Research shows that enamel right next to a glass ionomer filling is harder and more resistant to acid attacks than enamel farther away. That protective effect makes glass ionomer a popular choice for fillings on root surfaces, for small cavities in baby teeth, and as sealants on the chewing surfaces of teeth prone to decay.
The trade-off is durability. Glass ionomer isn’t as strong as composite resin or amalgam, so it’s not ideal for large cavities on molars that take heavy biting pressure. Cost falls in the same range as composite, roughly $90 to $250 for one to two teeth.
Gold
Gold fillings (technically gold alloy mixed with silver, tin, copper, or palladium) are the longest-lasting option available. Gold’s metallic structure can flex slightly under pressure without cracking, which means fracture is essentially never a concern. In a long-term clinical study, gold restorations had a cumulative survival rate of about 92% after nearly 15 years and still held at roughly 92% past 23 years.
The main complications with gold fillings are new decay forming at the margins and, less commonly, issues with the tooth’s nerve. Gold fillings are indirect restorations, meaning your dentist takes an impression of the prepared cavity, a lab crafts the filling, and you return for a second visit to have it cemented in place.
Cost is the major barrier. Gold fillings range from $250 to $4,500 for one to two teeth, depending on the size and location. They’re also visibly gold-colored, which some people prefer as an aesthetic choice and others want to avoid.
Porcelain
Porcelain (ceramic) fillings are made from a blend of minerals like feldspar, quartz, and kaolin. They’re tooth-colored, stain-resistant, and can be closely matched to your natural shade. Like gold, porcelain fillings are typically indirect restorations that require an impression and a lab fabrication step, though some dental offices now use same-day milling technology to make them in one visit.

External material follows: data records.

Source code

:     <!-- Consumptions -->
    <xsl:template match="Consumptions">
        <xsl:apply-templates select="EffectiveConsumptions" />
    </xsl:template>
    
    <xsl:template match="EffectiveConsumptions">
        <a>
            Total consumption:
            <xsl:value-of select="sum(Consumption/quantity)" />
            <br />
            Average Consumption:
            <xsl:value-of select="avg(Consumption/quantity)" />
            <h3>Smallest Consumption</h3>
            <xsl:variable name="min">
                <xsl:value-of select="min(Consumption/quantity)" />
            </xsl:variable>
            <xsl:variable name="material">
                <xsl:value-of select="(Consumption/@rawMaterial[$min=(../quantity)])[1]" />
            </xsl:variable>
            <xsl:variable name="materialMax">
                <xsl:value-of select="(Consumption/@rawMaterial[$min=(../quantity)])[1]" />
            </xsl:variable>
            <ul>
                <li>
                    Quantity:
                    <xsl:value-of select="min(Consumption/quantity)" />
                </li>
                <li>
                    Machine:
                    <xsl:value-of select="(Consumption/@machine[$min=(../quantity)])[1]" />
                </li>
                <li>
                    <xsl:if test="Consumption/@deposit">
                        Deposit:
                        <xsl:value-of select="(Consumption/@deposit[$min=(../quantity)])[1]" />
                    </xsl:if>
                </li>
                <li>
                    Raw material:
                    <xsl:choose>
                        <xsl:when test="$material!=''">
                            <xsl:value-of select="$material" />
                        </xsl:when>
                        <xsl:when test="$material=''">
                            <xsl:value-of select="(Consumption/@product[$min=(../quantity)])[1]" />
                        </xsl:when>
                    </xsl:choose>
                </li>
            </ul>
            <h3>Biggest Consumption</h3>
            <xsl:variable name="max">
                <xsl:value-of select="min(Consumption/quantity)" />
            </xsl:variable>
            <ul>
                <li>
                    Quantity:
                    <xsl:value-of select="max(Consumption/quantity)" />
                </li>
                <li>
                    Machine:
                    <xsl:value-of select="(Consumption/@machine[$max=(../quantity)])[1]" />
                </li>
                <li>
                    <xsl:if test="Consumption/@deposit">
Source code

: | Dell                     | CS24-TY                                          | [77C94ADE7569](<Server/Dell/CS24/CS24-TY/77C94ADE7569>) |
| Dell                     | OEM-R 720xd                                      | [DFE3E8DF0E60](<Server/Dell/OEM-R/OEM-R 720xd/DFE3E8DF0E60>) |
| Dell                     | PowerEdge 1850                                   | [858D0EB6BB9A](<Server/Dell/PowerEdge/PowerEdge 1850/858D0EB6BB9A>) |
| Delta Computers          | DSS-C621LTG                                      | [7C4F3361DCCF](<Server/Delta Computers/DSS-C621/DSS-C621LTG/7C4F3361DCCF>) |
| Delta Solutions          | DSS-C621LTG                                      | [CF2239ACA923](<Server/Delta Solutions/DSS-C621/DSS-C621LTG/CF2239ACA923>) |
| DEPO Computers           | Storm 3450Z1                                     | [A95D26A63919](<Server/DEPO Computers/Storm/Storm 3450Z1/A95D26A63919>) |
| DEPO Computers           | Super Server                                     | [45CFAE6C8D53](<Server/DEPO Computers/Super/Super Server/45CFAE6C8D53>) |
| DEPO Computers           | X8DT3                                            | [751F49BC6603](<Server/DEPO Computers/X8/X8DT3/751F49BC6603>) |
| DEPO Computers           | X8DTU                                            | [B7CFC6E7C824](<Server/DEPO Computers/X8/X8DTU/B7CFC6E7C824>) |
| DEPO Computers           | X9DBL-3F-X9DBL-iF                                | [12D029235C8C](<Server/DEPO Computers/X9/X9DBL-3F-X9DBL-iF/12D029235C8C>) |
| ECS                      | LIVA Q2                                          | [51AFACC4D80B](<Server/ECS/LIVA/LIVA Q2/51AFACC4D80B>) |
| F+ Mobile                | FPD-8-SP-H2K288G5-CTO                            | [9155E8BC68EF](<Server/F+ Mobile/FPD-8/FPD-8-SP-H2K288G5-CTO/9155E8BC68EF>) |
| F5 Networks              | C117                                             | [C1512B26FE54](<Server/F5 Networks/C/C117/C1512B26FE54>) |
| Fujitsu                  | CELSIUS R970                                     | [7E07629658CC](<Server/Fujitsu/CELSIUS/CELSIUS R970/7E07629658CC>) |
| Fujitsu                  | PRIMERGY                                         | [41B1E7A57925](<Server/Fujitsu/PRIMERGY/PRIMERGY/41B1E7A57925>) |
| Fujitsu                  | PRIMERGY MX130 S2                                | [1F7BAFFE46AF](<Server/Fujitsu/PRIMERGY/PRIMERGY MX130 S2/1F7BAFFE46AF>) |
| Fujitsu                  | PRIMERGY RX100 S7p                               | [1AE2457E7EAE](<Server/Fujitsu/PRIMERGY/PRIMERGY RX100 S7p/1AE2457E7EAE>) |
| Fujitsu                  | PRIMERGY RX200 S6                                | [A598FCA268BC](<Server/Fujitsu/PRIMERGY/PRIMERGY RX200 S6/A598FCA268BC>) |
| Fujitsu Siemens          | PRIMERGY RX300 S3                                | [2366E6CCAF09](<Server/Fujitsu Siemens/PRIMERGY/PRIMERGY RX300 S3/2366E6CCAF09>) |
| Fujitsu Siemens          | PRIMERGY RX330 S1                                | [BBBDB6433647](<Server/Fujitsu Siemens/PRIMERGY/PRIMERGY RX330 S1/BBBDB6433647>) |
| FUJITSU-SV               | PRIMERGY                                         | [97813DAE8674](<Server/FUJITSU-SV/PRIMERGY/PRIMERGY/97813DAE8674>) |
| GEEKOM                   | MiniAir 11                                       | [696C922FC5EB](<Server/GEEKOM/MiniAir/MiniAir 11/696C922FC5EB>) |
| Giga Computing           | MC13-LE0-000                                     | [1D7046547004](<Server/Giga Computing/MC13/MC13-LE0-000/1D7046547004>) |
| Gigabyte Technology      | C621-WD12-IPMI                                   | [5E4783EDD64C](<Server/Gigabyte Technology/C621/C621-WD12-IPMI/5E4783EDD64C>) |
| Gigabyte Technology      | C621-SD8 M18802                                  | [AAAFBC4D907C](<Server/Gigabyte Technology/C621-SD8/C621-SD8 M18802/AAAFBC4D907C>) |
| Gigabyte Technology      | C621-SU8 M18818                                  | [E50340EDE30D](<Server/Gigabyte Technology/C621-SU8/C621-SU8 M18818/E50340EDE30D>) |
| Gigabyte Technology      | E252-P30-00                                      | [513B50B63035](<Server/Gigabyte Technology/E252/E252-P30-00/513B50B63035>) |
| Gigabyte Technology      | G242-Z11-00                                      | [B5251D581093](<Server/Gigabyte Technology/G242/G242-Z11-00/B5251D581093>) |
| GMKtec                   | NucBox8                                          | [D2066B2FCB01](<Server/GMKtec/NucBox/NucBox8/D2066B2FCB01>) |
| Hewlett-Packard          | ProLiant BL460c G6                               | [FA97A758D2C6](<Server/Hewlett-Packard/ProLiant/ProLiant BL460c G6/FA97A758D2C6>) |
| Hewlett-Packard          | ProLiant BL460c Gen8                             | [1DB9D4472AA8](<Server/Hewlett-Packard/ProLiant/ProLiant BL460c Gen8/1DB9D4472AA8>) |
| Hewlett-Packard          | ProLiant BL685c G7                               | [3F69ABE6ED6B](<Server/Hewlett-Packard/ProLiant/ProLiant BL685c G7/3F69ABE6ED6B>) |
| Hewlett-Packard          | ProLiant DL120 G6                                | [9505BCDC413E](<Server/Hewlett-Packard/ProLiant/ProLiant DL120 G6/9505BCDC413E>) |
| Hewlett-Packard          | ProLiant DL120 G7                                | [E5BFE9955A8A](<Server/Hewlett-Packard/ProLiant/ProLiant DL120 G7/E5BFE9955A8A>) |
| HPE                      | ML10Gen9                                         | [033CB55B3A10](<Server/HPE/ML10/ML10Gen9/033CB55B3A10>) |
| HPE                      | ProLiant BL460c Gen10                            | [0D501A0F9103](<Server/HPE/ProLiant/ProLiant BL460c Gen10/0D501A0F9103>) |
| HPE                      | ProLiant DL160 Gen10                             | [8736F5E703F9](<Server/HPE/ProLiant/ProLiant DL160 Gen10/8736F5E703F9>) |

A long-term study tracking ceramic fillings over more than two decades found cumulative survival rates of about 94% at 15 years and 92% at 23.5 years. The most common reason ceramic fillings fail is fracture, since ceramic is a brittle material with low toughness compared to metals. About 6.7% of ceramic fillings in that study fractured over the full follow-up period. Still, the overall annual failure rate was just 0.5%, slightly better than gold’s 0.7% in the same study.
How Your Dentist Chooses
The location of the cavity matters most. Front teeth and other visible areas almost always get tooth-colored materials like composite resin or porcelain, since appearance is a priority. Back molars need materials that can handle constant chewing force, which is where amalgam, gold, and porcelain have traditionally been favored, though composite has become strong enough for most back teeth as well.
Cavity size plays a role too. Small to medium cavities are usually filled directly in the chair with composite, amalgam, or glass ionomer. Larger cavities, especially those that involve the cusps (the raised points on a molar), often call for an indirect restoration like a porcelain or gold inlay or onlay, which is custom-made to fit precisely.
Your overall oral health also factors in. If you’re at high risk for new cavities, glass ionomer’s fluoride release offers a protective advantage. If you grind your teeth, your dentist may steer toward a tougher material. And budget matters: amalgam and composite are the most affordable, while gold and porcelain cost significantly more but can last decades with proper care.